Vous comptez déjà deux succès à Cagnes. Cela répond-il à votre attente ?

Oui, cela se passe bien pour le moment, même si on a été malheureux avec Mister Tic, un cheval que j’estimais. On le sait, dans ce métier, il y a toujours des côtés difficiles, mais cela permet de plus savourer les bons moments, comme lors de la victoire de Late News, qui appartient à mon père et était monté par Adrien, mon petit frère…

 

Le travail en famille n’est pas donc pas déplaisant ?

Non, pas du tout ! C’est assez sympa de travailler ensemble. Mon frère vient le matin dresser les chevaux, les met à sa main. C’est toujours mieux de bien connaître son cheval ; c’est un avantage pour l’après-midi. Je travaille aussi avec mon oncle, Julien, qui m’a confié des chevaux pour le meeting. Il n’y a aucune concurrence entre nous. Mes pensionnaires limités pour Paris peuvent aller chez lui et vice-versa… Si on peut travailler ensemble, on le fait.

 

Vous êtes jeune et vous vous installé dans une conjoncture qui n’est pas évidente…

Oui, c’est vrai que le contexte n’est pas forcément des plus favorables, mais je suis très bien épaulé, que ce soit par mon frère, mon oncle et mon père… On a aussi la chance d’avoir une structure derrière. Sans tout cela, il faut bien admettre que cela serait beaucoup moins évident. Le tout est d’arriver à faire sa place. Mais en travaillant intelligemment et correctement, il n’y a pas de raison de ne pas y arriver. L’année prochaine, j’espère aussi que j’aurai des sujets capables d’aller à Pau. Cette année, j’avais plus des chevaux pour Cagnes. Peut-être aurai-je des 3 ans sympas pour Pau, l’hiver prochain. On pourra ainsi jouer sur les deux tableaux…

 

Adrien et Julien Merienne :“On aime travailler en famille”

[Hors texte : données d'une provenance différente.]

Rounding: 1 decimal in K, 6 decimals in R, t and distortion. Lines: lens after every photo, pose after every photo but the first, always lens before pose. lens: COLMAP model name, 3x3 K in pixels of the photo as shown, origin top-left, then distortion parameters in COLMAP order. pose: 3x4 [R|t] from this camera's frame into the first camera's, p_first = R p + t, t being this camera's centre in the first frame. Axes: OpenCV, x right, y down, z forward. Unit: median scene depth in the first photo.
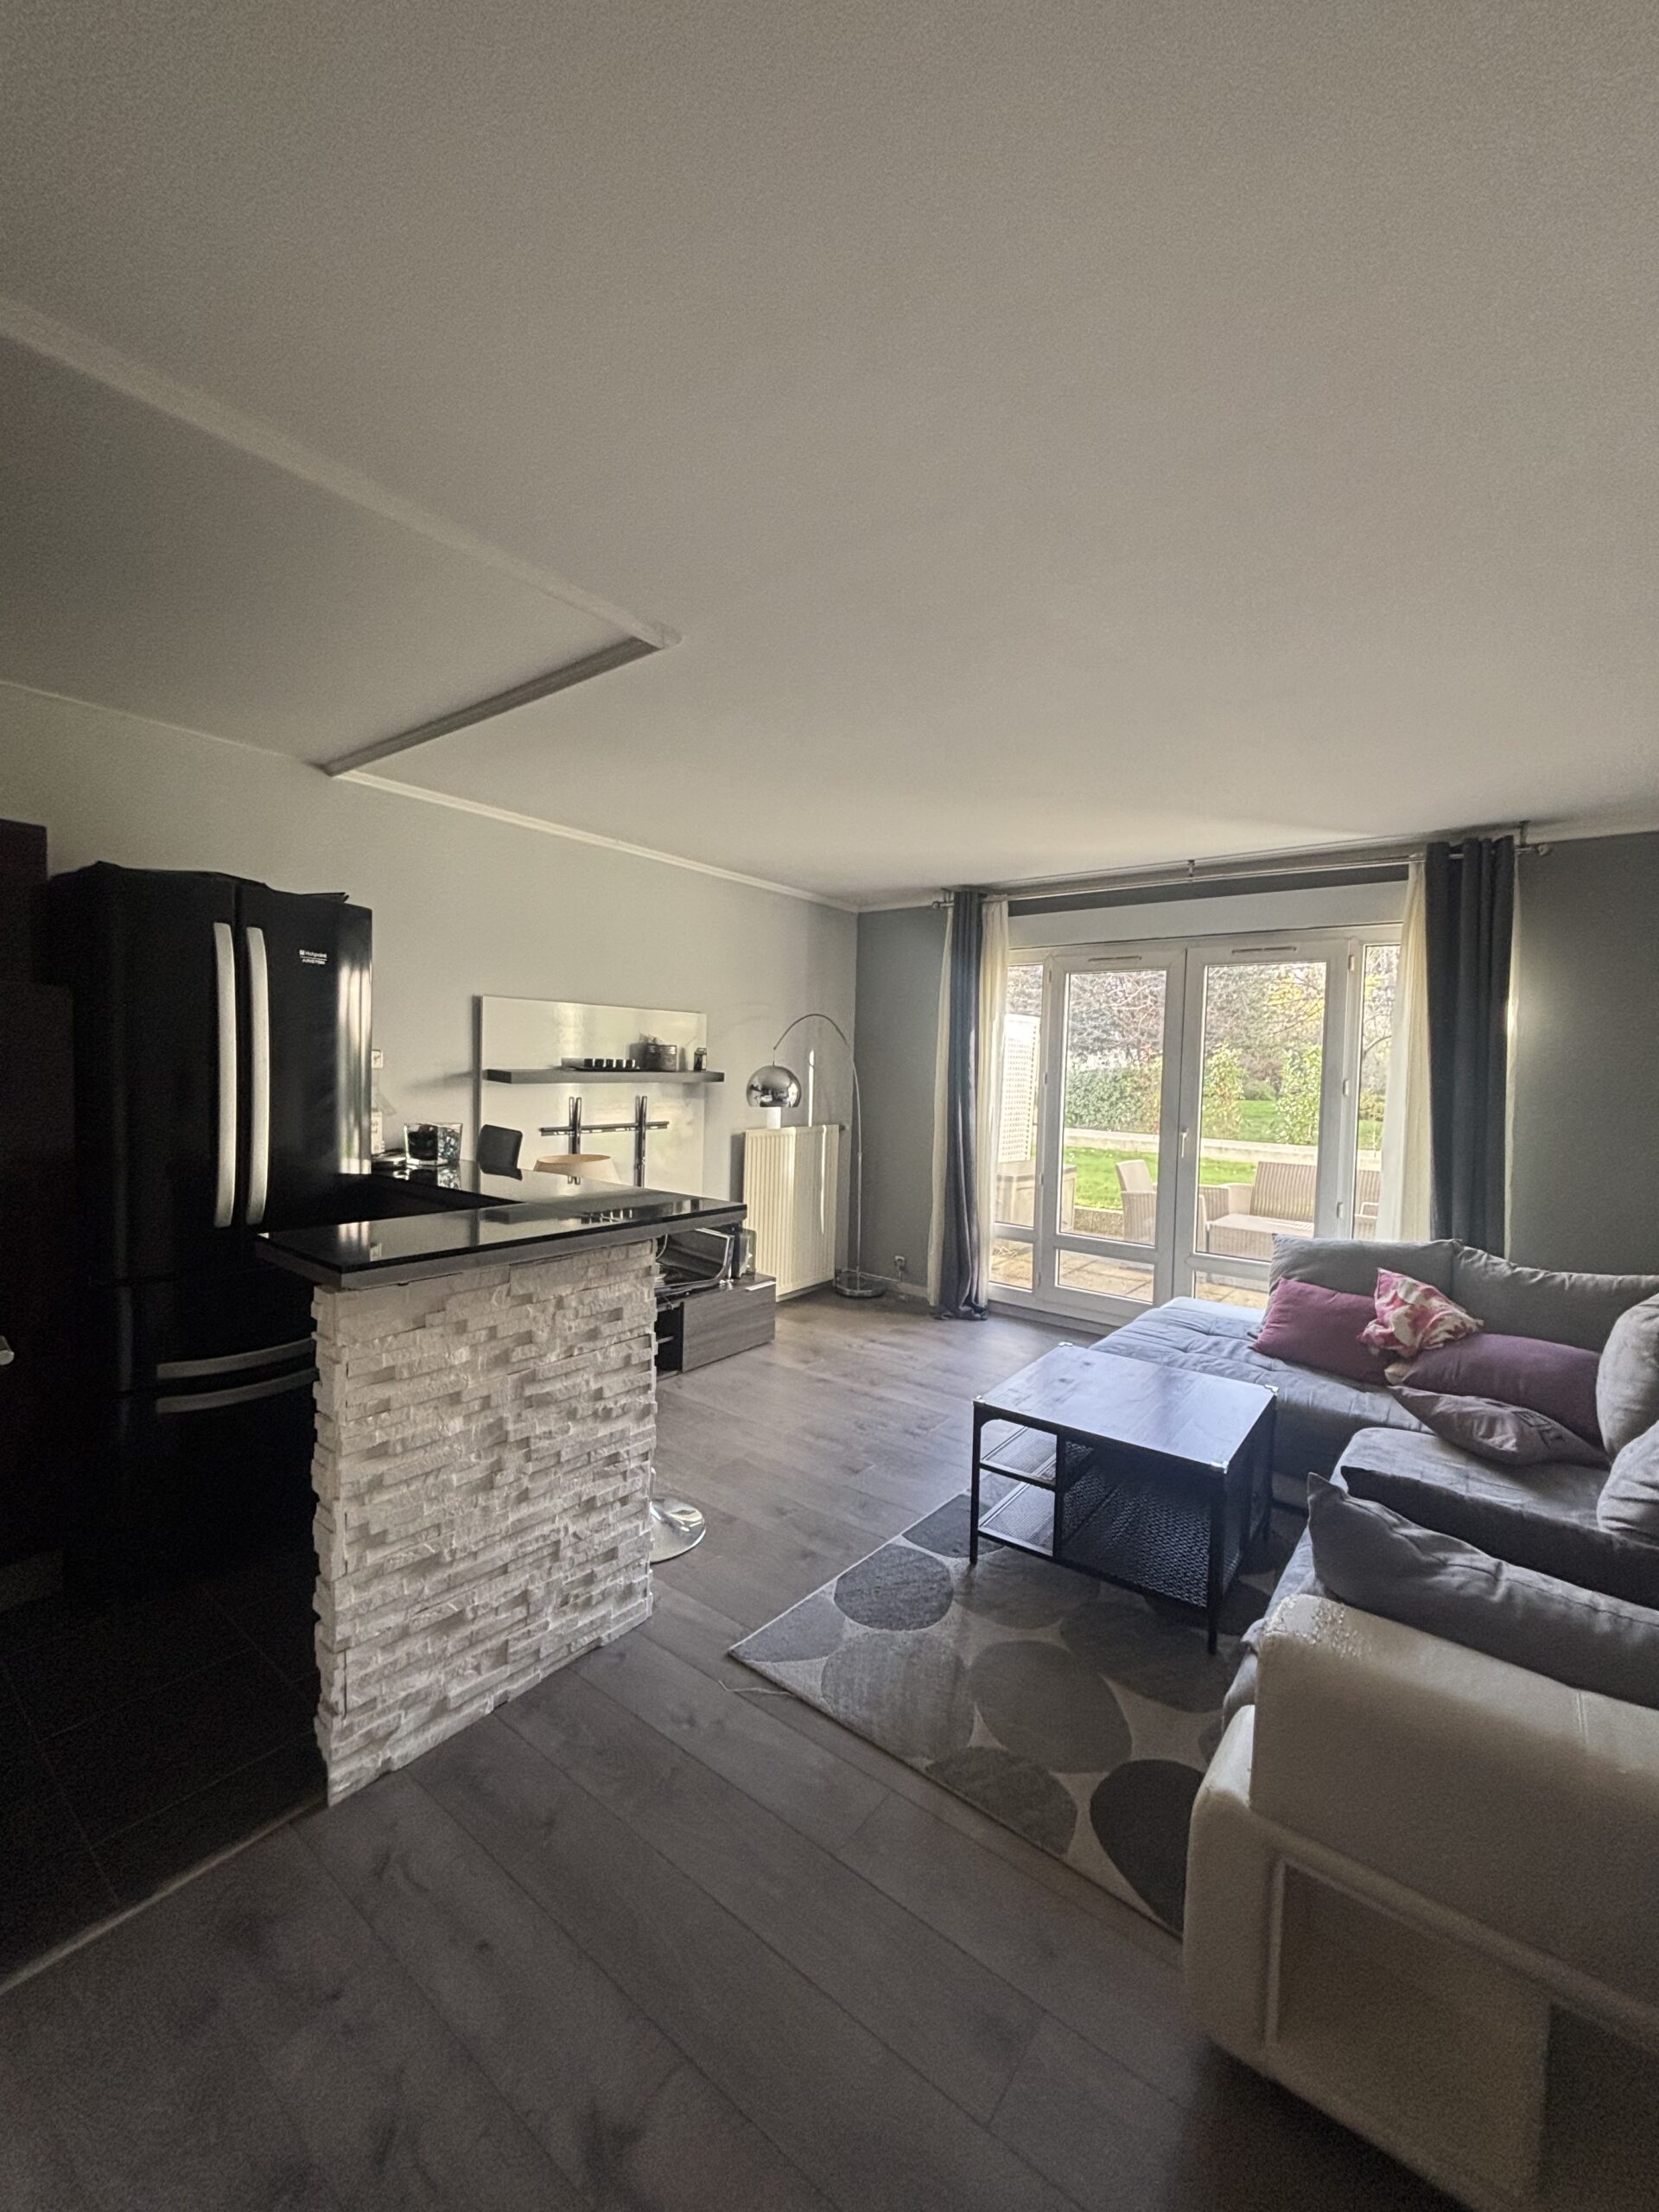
lens RADIAL K [[889.0, 0, 826.3], [0, 889.0, 1107.2], [0, 0, 1]] dist [0.002135, 0.000122]
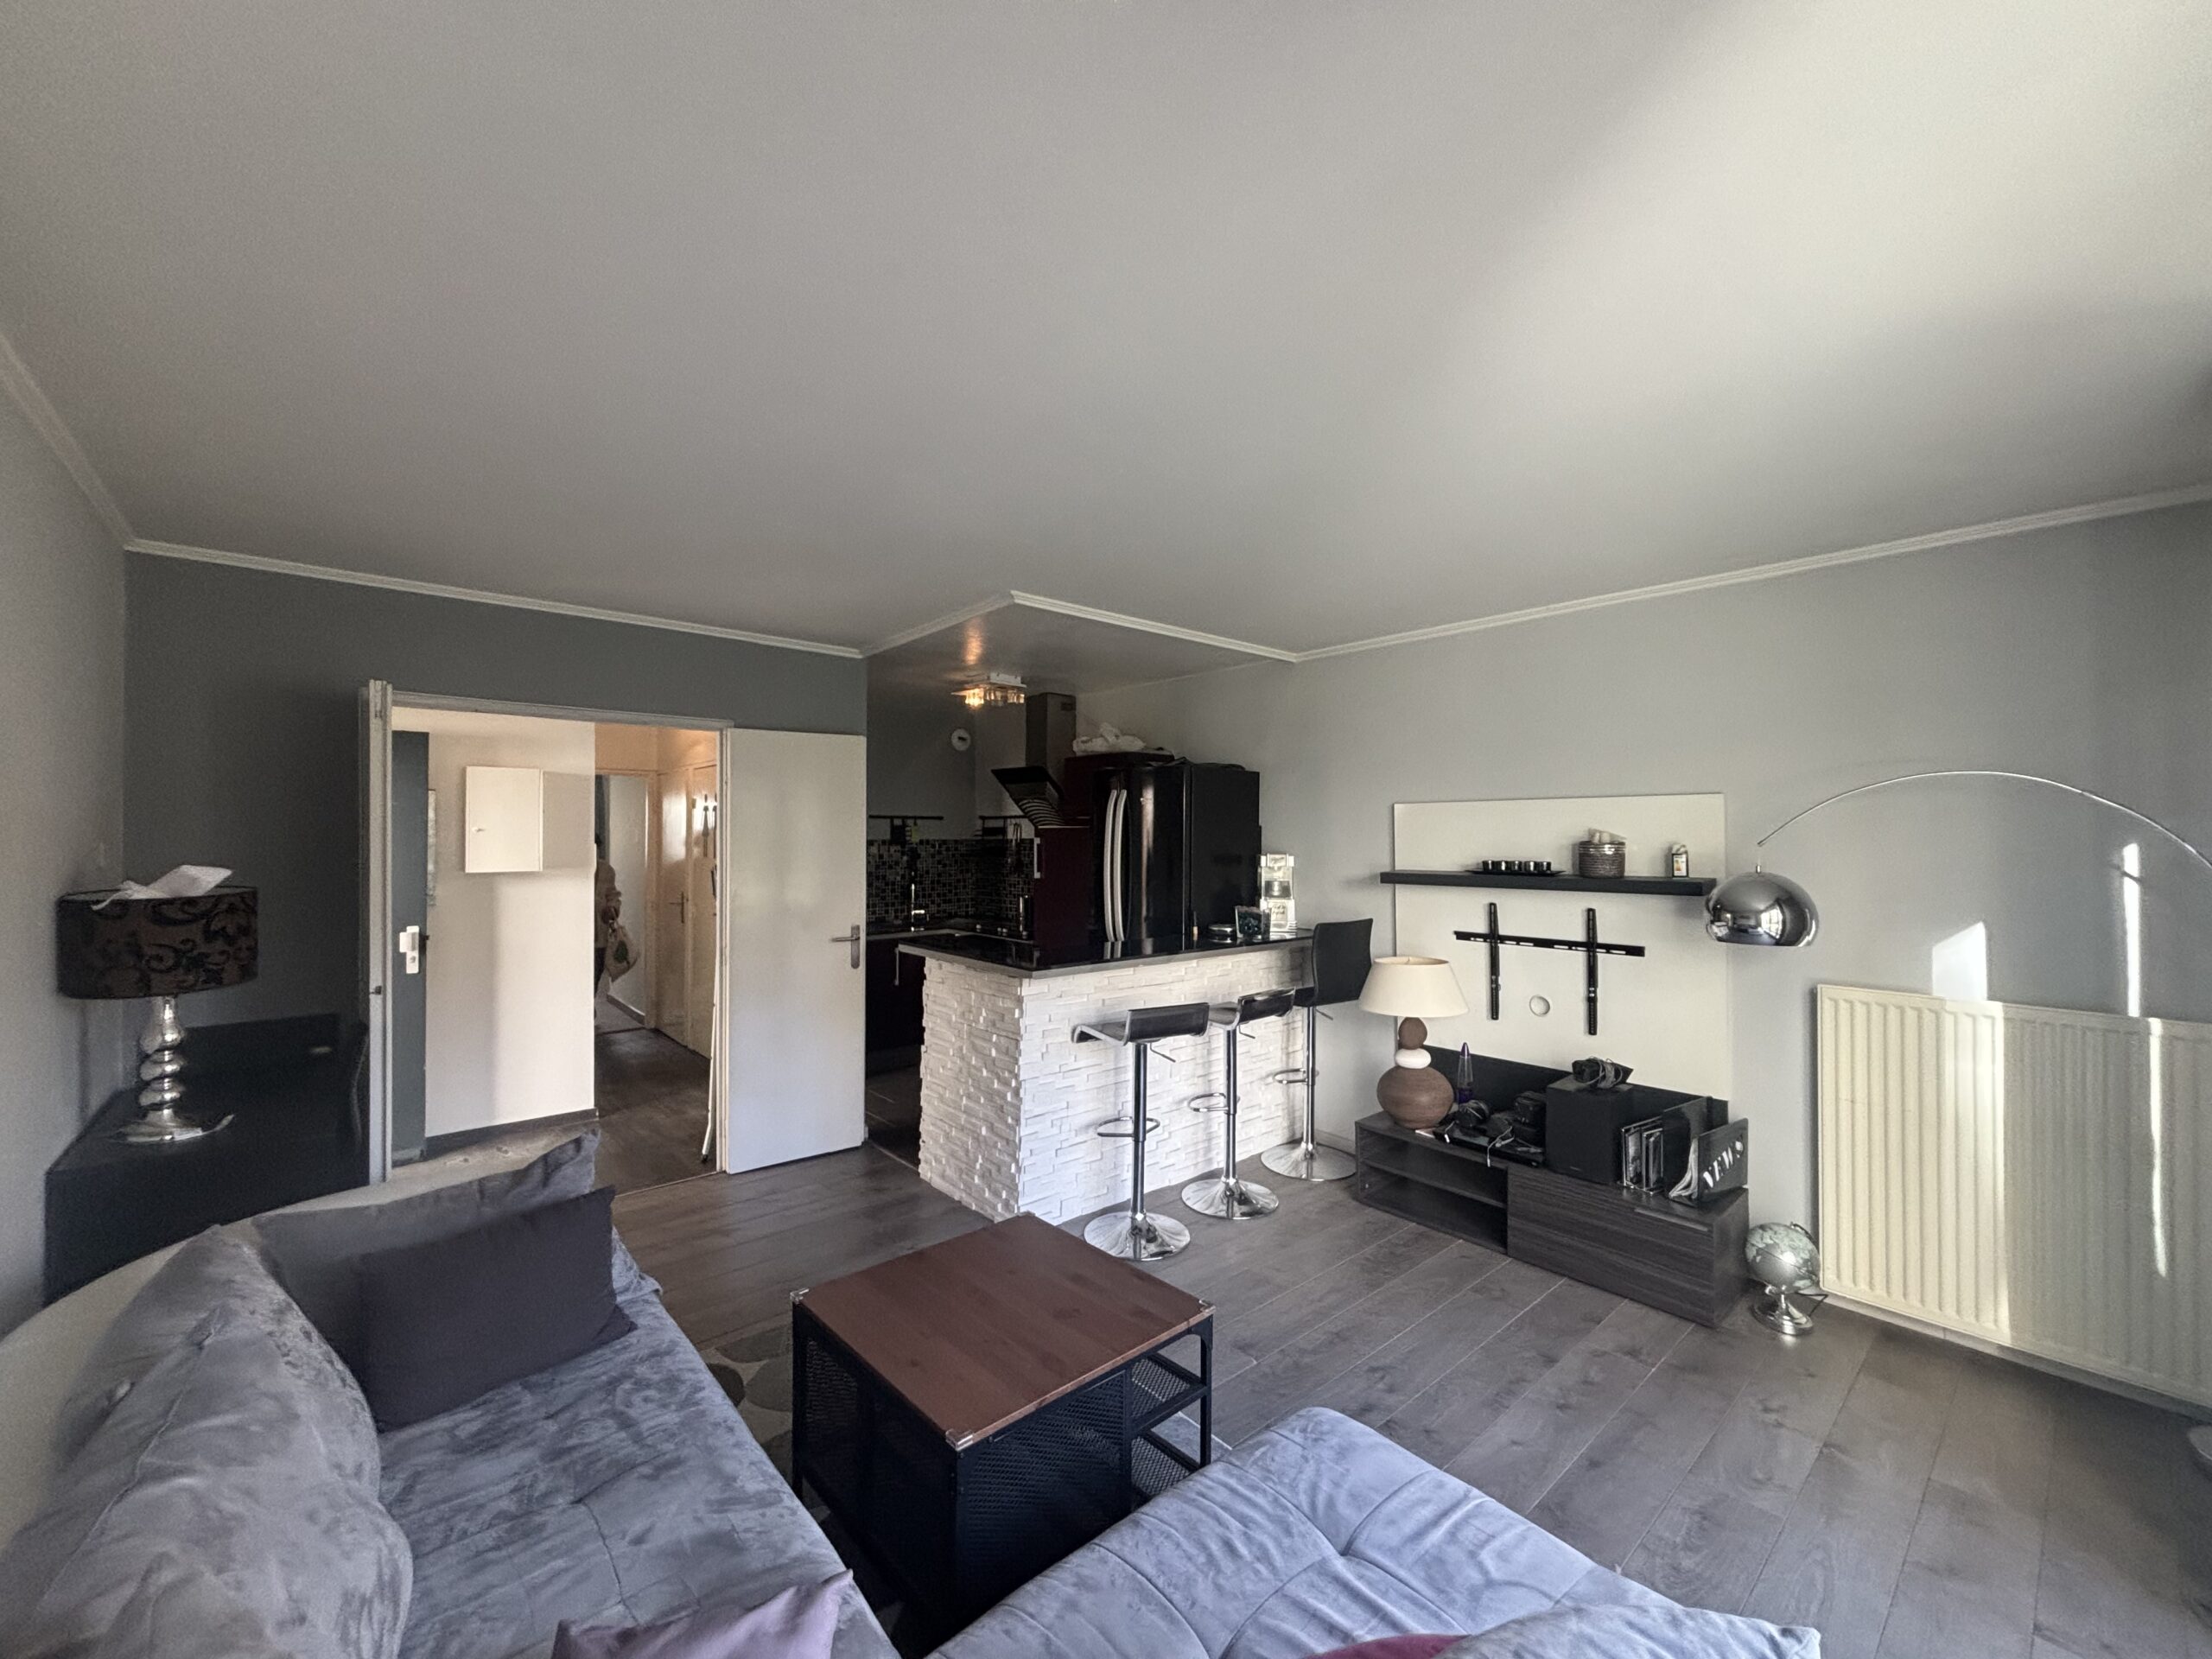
lens RADIAL K [[889.0, 0, 1110.5], [0, 889.0, 829.4], [0, 0, 1]] dist [0.002135, 0.000122]
pose [[-0.187560, -0.041939, -0.981357, 0.669664], [-0.062008, 0.997601, -0.030782, -0.032660], [0.980294, 0.055078, -0.189711, 0.753566]]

Qui de mieux que le petit frère pour parler d’Hugo ? Souvent associé aux pensionnaire de son aîné, Adrien s’est livré : “Bosser en famille, c’est vrai que c’est bien, mais il n’en faut pas trop non plus (rires) ! Non, plus sérieusement, je vais régulièrement travailler avec lui le matin, mais je bosse aussi beaucoup pour l’extérieur, donc cela permet à chacun d’avoir son bol d’air ! Ceci étant, c’est sympa de travailler ensemble, puis on a été à la même école, puisque je suis passé chez Guillaume Macaire aussi. Donc, nous sommes à peu près d’accord sur la manière de faire. C’est lui aussi qui m’a fait venir, tardivement, aux chevaux. C’est quand j’ai suivi Hugo aux courses que cela m’a titillé un peu. Je vais aussi un peu chez Julien ; on aime travailler en famille ! J’avoue que gagner un groupe c’est énorme, mais la saveur d’une victoire familiale, ça n’a pas de prix !” Venu quelques jours à Cagnes, Julien Merienne, l’oncle, rajoute : “Hugo, c’est un bon gars ! Je le connais depuis un petit bout de temps (rires) ! C’est un bon petit jeune, formé à la campagne, qui a choisi de s’installer à Paris. Je suis satisfait de son parcours. Je n’hésite d’ailleurs pas à lui filer un petit coup de main si je peux. Dans le principe, je ferai du mieux que je peux pour l’aider, même s’il faut aussi qu’il apprenne par lui-même.”